More threads by David Baxter PhD

David Baxter PhD

Late Founder
A Pill That Helps Ease Grip of Irrational Fears
March 22, 2005
By ANAHAD O'CONNOR, New York Times

For many psychiatric disorders, drug therapy has become the norm. But phobias - irrational fears that can paralyze and disrupt people's lives - have been largely resistant to chemical intervention, and behavioral therapies have remained the treatment of choice.

Recently, however, a tuberculosis drug with surprising effects on the brain has given psychiatrists hope that a new approach to phobias and other severe anxiety disorders may be in the offing.

The drug, D-cycloserine, an antibiotic, does nothing to soothe panic or calm nerves. Instead, it increases learning and memory, and may help people overcome their fears faster in psychotherapy, which can be costly and take years.

In November, researchers at Emory found that people who combined the drug with behavioral treatment to conquer their fear of heights improved drastically after only two sessions, instead of the usual eight. Elsewhere, researchers are studying its effects on social phobia, panic disorder and obsessive-compulsive disorder. And a group at Columbia is exploring whether the drug may help people grappling with anorexia nervosa.

"Treating anxiety with Valium or antidepressants works on the symptoms, but doesn't really get rid of the fear except to cover it up in the moment," said Dr. Michael Davis, a psychiatrist at Emory who was involved in the study on heights, published in The Archives of General Psychiatry. "Psychotherapy is really the best way to treat these disorders, and this makes it better and faster."

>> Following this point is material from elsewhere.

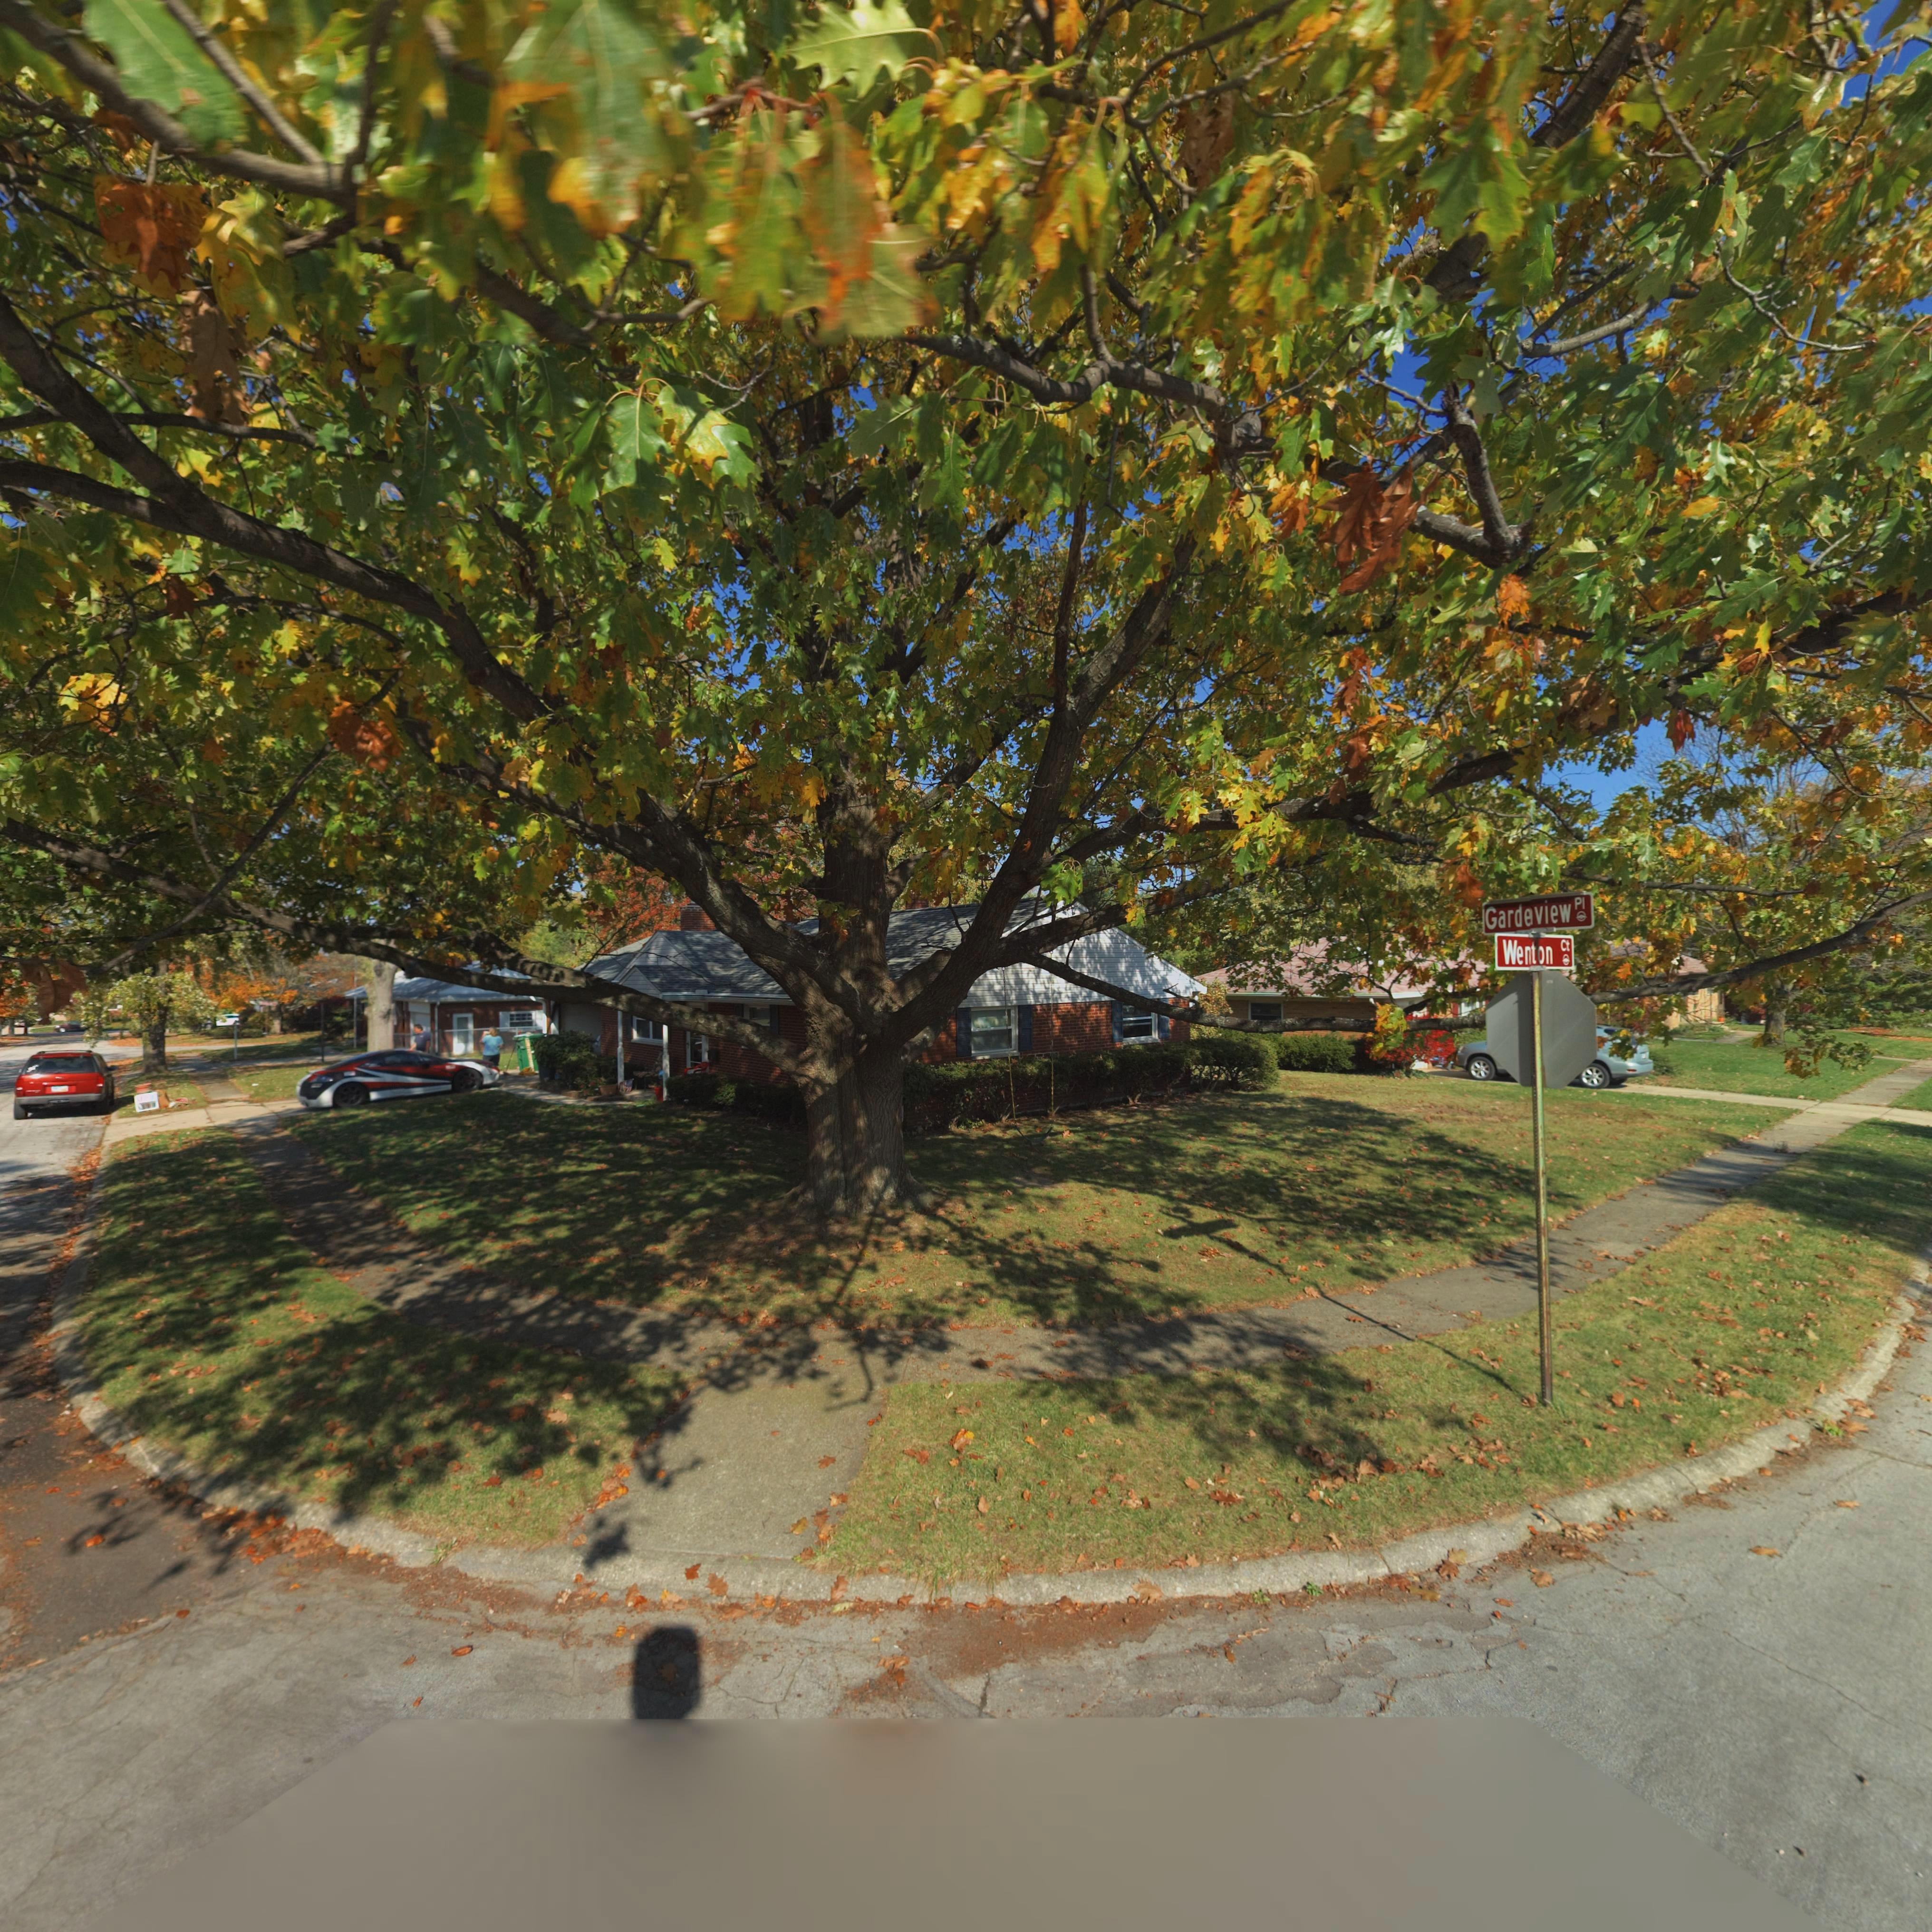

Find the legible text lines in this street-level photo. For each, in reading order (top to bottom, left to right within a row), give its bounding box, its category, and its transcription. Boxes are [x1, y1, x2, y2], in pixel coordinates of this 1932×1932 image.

[1484, 894, 1586, 931] StreetName: Gard**view Pl
[1501, 938, 1572, 966] StreetName: Wenton Ct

For panic disorder, phobias and other severe anxiety disorders, psychiatrists often rely on a specific type of treatment called exposure therapy, in which patients gradually learn to feel comfortable in situations they dread.

Studies have shown that a glutamate receptor in the amygdala, a part of the brain that governs emotion, plays a role in learning to adjust to threatening stimuli. Since D-cycloserine is known to act on these receptors, Dr. Davis, who has applied for a patent on the concept of using the drug to enhance learning during psychotherapy, decided to test whether it might accelerate the breaking of people's fearful associations, a process called extinction.

For the study, his team assembled a group of 28 people so terrified of heights that they refused to park in multilevel garages or would go out of their way to book rooms on the lower floors of hotels.

They all took part in sessions involving a virtual reality program that simulates rides in a glass elevator. Some received a dose of D-cycloserine beforehand, others were given a placebo.

After two sessions, people who were given the medication had almost fully recovered and showed fewer symptoms of anxiety than those in the placebo group.

"The people who had the drug were also more likely to report crossing bridges and going to the tops of buildings in their daily lives," said Dr. Kerry Ressler, an assistant professor of psychiatry and behavioral sciences at Emory and an author of the study.

Early results were released in 2003. Since then, 10 other teams around the world have been testing the drug on a vast lineup of disorders treated with psychotherapy.

Anorexia nervosa, a disorder with high relapse rates and few medications, is one of them. Because D-cycloserine specifically affects learning, not anxiety per se, psychiatrists suspect it may help anorexic patients unlearn their negative perceptions of food.

"We're approaching some of the disturbed eating behavior as though it were phobic," said Dr. Timothy Walsh, a professor of psychiatry at Columbia and the director of eating disorders research at the New York State Psychiatric Institute.

Dr. Walsh is leading a study in which anorexic patients, aided by a therapist, are given D-cycloserine and trained to overcome their anxiety about food. He said the first results would be known in the summer.